El proceso electoral en Francia es revelador por donde se le vea. En la historia reciente no se había presentado un escenario tan atípico e interesante a la vez, lo cual nos debe convocar a analizarlo.
En primer término, nos encontramos frente al declive de los partidos tradicionales y sus formas antiguas de hacer política. Los ganadores de la primera vuelta no pertenecían ni al Partido Republicano o al Socialista, fuerzas de gran peso histórico en el país, que habían fincado la realidad electoral en los tiempos recientes.
Es de notar el lanzamiento de candidaturas competitivas que no responden al eje ideológico tradicional izquierda-derecha, sino que, en todo caso, buscan alejarse de dicha dicotomía y buscaron atraer a electores simpatizantes de los dos polos a través de sus propuestas. Sin duda, buscaron hacer efectivo en votos el descontento social y económico en el país.
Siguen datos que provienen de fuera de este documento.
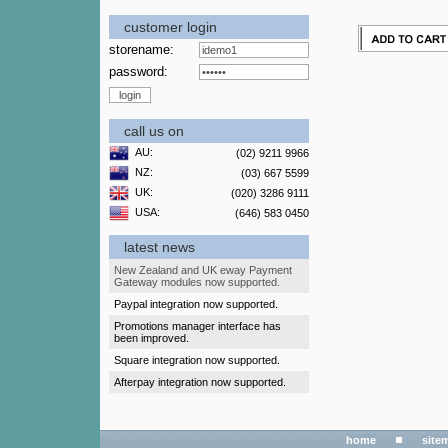
customer login
storename:
password:
call us on
AU:
(02) 9211 9966
NZ:
(03) 667 5599
UK:
(020) 3286 9111
USA:
(646) 583 0450
latest news
New Zealand and UK eway Payment
Gateway modules now supported.
Paypal integration now supported.
Promotions manager interface has
been improved.
Square integration now supported.
Afterpay integration now supported.
home
site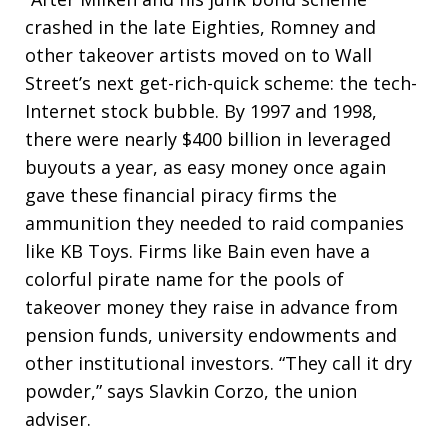
crashed in the late Eighties, Romney and
other takeover artists moved on to Wall
Street’s next get-rich-quick scheme: the tech-
Internet stock bubble. By 1997 and 1998,
there were nearly $400 billion in leveraged
buyouts a year, as easy money once again
gave these financial piracy firms the
ammunition they needed to raid companies
like KB Toys. Firms like Bain even have a
colorful pirate name for the pools of
takeover money they raise in advance from
pension funds, university endowments and
other institutional investors. “They call it dry
powder,” says Slavkin Corzo, the union
adviser.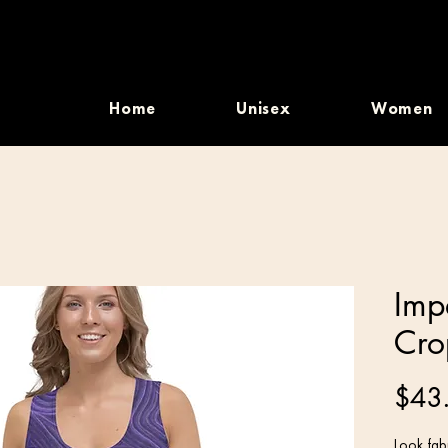
Home
Unisex
Women
Imp
Cro
$43
Look fabu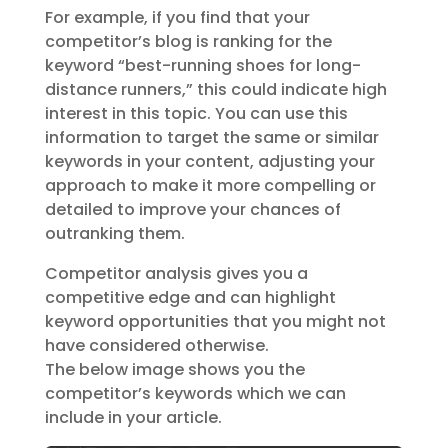
For example, if you find that your
competitor’s blog is ranking for the
keyword “best-running shoes for long-
distance runners,” this could indicate high
interest in this topic. You can use this
information to target the same or similar
keywords in your content, adjusting your
approach to make it more compelling or
detailed to improve your chances of
outranking them.
Competitor analysis gives you a
competitive edge and can highlight
keyword opportunities that you might not
have considered otherwise.
The below image shows you the
competitor’s keywords which we can
include in your article.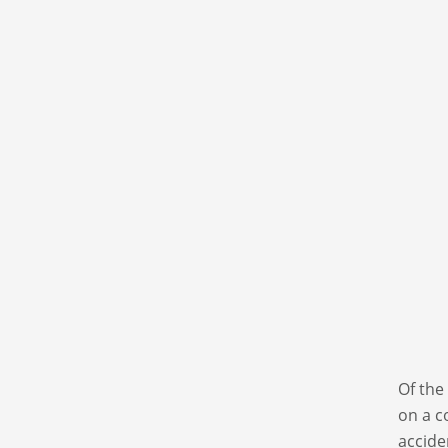
Of the
on a c
accide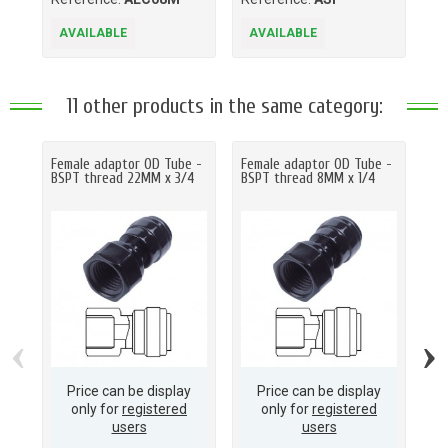
AVAILABLE
AVAILABLE
A
11 other products in the same category:
Female adaptor OD Tube -
Female adaptor OD Tube -
Fe
BSPT thread 22MM x 3/4
BSPT thread 8MM x 1/4
BS
‹
›
Price can be display
Price can be display
only for
registered
only for
registered
users
users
También es interesante ver que obtuviera tres de cada diez de votos una candidata que abiertamente criminaliza, con claros sesgos raciales, a los creyentes de una fe y que además, busca romper con la Unión Europea. Es llamativo ver una elección que tuvo el 77% de la participación en la primera vuelta y en la segunda el 65% de asistencia. Es interesante ver que casi veintiún millones de electores creyeron en un candidato de 39 años, quien ahora será la cabeza más joven del estado galo desde los tiempos de Napoleón.
Sin embargo, quizás lo que más llamó mi atención de esta contienda fue notar que el protagonismo del proceso lo llevan las propuestas, no las caras. Francia atesora una democracia que se finca en las ideas que se debaten, que se transmiten por medios masivos como la televisión y con las cuales las candidaturas están casadas.
Recuerdo uno de los mensajes de campaña. El video inicia en una plaza llena de personas de todos los colores y edades que se mantienen inertes, en silencio, viendo hacia la cámara. Esperan, algo está a punto de suceder. Comienzan a moverse y entiendes en ese momento que es una coreografía. Una voz de fondo que combina la poesía y un programa político se convierte en la protagonista. Se presenta al candidato, se llama Philippe Poutou y aspira a la presidencia de Francia. La cámara es testigo de la interpretación de sentimientos en esos cuerpos, del ondear de las banderas y del monólogo de demandas para construir justicia social en el país galo. El video ya está terminando, los bailarines generan una formación y, por dos segundos nada más, vemos arribar al centro de la coreografía a Poutou con el puño en alto. Quieren impulsar un programa anticapitalista.
Por momentos parece que estamos frente a una coreografía de Pina Bausch. Por otros, la voz nos traslada a demandas que llevan decenas de años presentes. Podría parecer simplemente una excentricidad. Pero deja claro qué ideas defiende y por qué las defiende. Los mítines y promocionales de Macron, Le Pen, Mélenchon, Fillon, Hamon y demás contendientes a la presidencia son iguales en ese sentido. Le dedican todo el tiempo posible a discutir y argumentar a favor de sus propuestas. Plantearon desde el día uno qué harían y cómo lo lograrían.
La relevancia que tiene “el programa” para la sociedad francesa debe ser un modelo para nuestro país, aquejado de ofertas políticas que juegan más a bailar, besar y tomarse “selfies” con los asistentes de los actos de campaña que a enunciar el futuro que quieren construir y sus vías para lograrlo.
Sólo por curiosidad me puse a ver los videos promocionales de las candidaturas al Estado de México. Sonrisas plásticas, producciones millonarias, promesas incomprensibles, vaguedad técnica, irresponsabilidad financiera y, finalmente, deseos de prosperidad y dicha propios de quien se encomienda a una figura celestial. Eso fue lo único que encontré.
De ocurrencias ya tuvimos suficiente. Si algo debemos aprender de Francia en estas elecciones, sin duda alguna, será convertirnos en una sociedad que entregue su respaldo únicamente a quien pueda argumentar en sus ideas un futuro compartido.